These days umpires are donning helmets, so hard and fast are batsman driving the ball straight back with those he bats. When John “Jack” Wilson was batting in the last 1960’s, non-striking batsmen were refusing to back up.
There were a couple of wrist spinners in Sydney grade that Jack took a real liking to, John Rogers recalls, “Down the track he would come, and boom! I was seriously concerned I’d get cleaned up.”
Jack could do more than drive. In 1968-69 he looked like Australian cricket’s next big thing. In the last five NSW Sheffield Shield games, he ran up 441 runs that included 66 on debut against Victoria and 91 in the return match at the SCG and 114 against South Australia. And of most of his St George teammates had missed those innings, his crucial 31 in the premiership final against Manly at the SCG as wickets tumbled about him looked like the work of a supremely talented player
The following season, like many tall, attractive drivers of the ball, Jack was subjected to barrage after barrage of short-pitched bowling. He struggled initially and was dropped by NSW after just three games, and his form for St George also fell away.
He was back to his best in 70-71, with 874 runs for St George at an average of 67, culminating in his astonishing 150 in the final against Manly. As respected cricket journalist Phil Wilkins wrote in his match report: “To watch the 23 year old in action was to imagine Saints had one of the giants of the summer game.”
Jack was given one more game for NSW in the next season and then was discarded for good.

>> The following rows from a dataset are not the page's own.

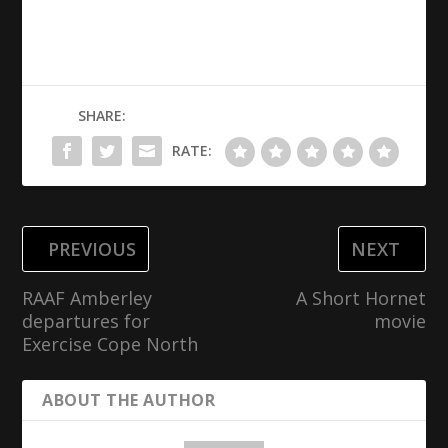
SHARE:
RATE:
PREVIOUS
NEXT
RAAF Amberley
A Short Hornet
departures for
movie
Exercise Cope North
ABOUT THE AUTHOR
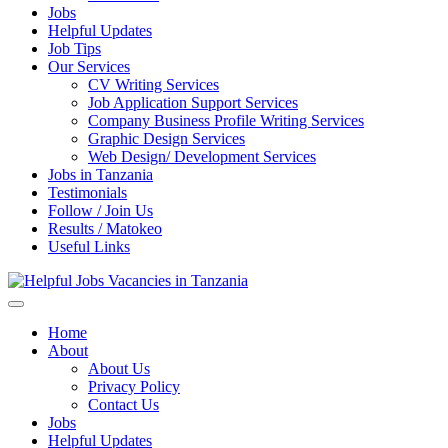
Jobs
Helpful Updates
Job Tips
Our Services
CV Writing Services
Job Application Support Services
Company Business Profile Writing Services
Graphic Design Services
Web Design/ Development Services
Jobs in Tanzania
Testimonials
Follow / Join Us
Results / Matokeo
Useful Links
Helpful Jobs Vacancies in Tanzania
Daily Jobs & Opportunities | Fursa za Kazi na Ajira
Home
About
About Us
Privacy Policy
Contact Us
Jobs
Helpful Updates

Sadly, if realizing his chance was gone, Jack’s form at the club fell away as injury and fitness issues took a toll. Yet he gave back to the game as much as he received. First, he was a very fine coach. Second, when the Hawkesbury club was elevated to the grade competition, he took on the role of president and di everything he could to help it bridge the gap to the St George way of playing. Later he became a highly respected state selector.
A gentle, amiable and outgoing person, Jack was an excellent team man who was popular right throughout the St George club and in Sydney grade cricket generally.